Figure 4. Expression of human TRPV4 and the R616Q mutant in HEK293 cells

(a) Time course obtained from voltage ramps measured at −100 mV (black boxes) and +100 mV (red circles). 1 μM 4αPDD was applied at the time indicated. HEK cells were transfected with human wild-type TRPV4. The data reflect typical activation of TRPV4. Before application of the specific agonist 4αPDD, currents measured at −100 mV and +100 mV reflect constitutively open channels. After application of 4αPDD, more channels were activated, causing an increase in current at both potentials. (b) Current voltage relationships obtined from the time course shown in a and measured at the points indicated by the filled circles. Note that the IV curves reverse at slightly positive potentials and show a modest inward and outward rectification as typical for TRPV4. No such currents were observed in nontransfected or mock transfected cells (that is, those transfected with the GFP plasmid without the TRPV4 construct (data not shown)). (c) Same experiment as in a; however, cells were transfected with the R616Q mutant of TRPV4. Note the increased current at both potentials before activation with 4αPDD. (d) IV curves from the experiment shown in c. (e) Summarized data from the constitutive current and the 4αPDD activated current measured at −100 mV and +100 mV from wild-type TRPV4 and the mutant channel (mean ± s.e.m., ^*P < 0.05, n = 14).
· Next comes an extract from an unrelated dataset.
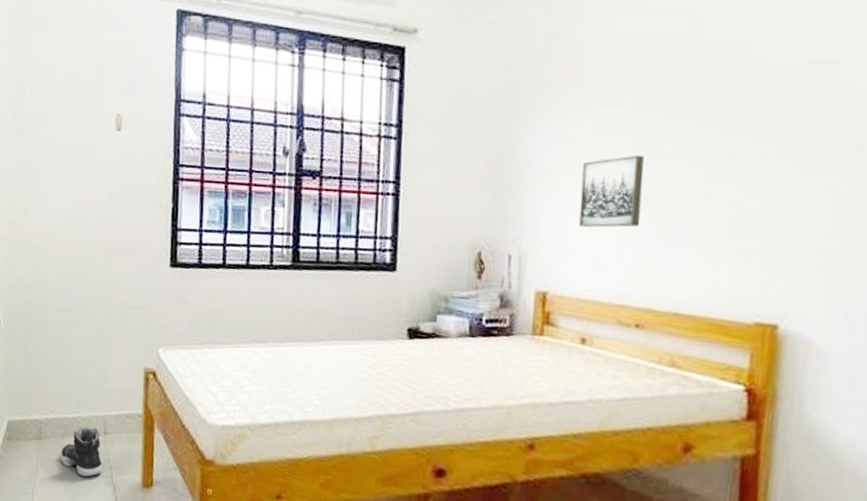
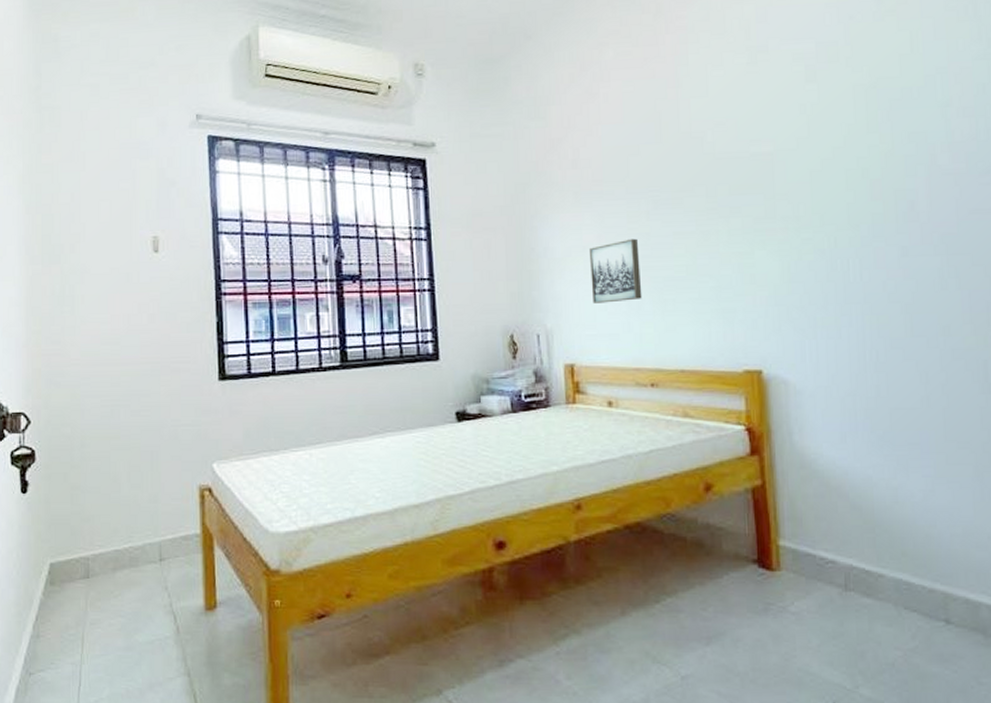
sneaker: present [60,427,103,477] -> none [112,556,160,610]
Figure 5. Expression of TRPV4 in HEK 293 cells

Same experiments as in Figure 4 and Supplementary Figure 3, except that TRPV4 was stimulated by hypotonic cell swelling (200 mOsm instead of 320 mOsm) and application of 10 μM arachidonic acid (AA). (a) Current voltage relationships (IV) for wild type, R616Q and V620I upon activation by cell swelling. Note the unchanged shape of the IV curves obtained from voltage ramps of the controls before the stimulus (black traces represent the constitutive activity; red traces reflect activity during stimulation). (b) Current activation by 10 mM arachidonic acid measured from voltage ramps at −100 mV and +100 mV. (c) Pooled data from the same series of experiments as shown in a for wild-type TRPV4 (n = 6), R616Q (n = 7) and V620I (n = 7). Averaged values before stimulation (white bars, averaged and s.e.m.) and maximal values during stimulation by hypotonic cell swelling (gray bars). Note that all data on mutants are significantly higher as compared with that of wild type (P < 0.05). Current values are shown for +100 mV and −100 mV. (d) Pooled data from same series of experiments as shown in b for wild-type TRPV4 (n = 6), R616Q (n = 8) and V620I (n = 8). Data are averaged values and s.e.m. Note that values for mutants are significantly higher (P < 0.05) compared with that for wild type, for both constitutively active channels and after stimulation with 200 mOsm or arachidonic acid.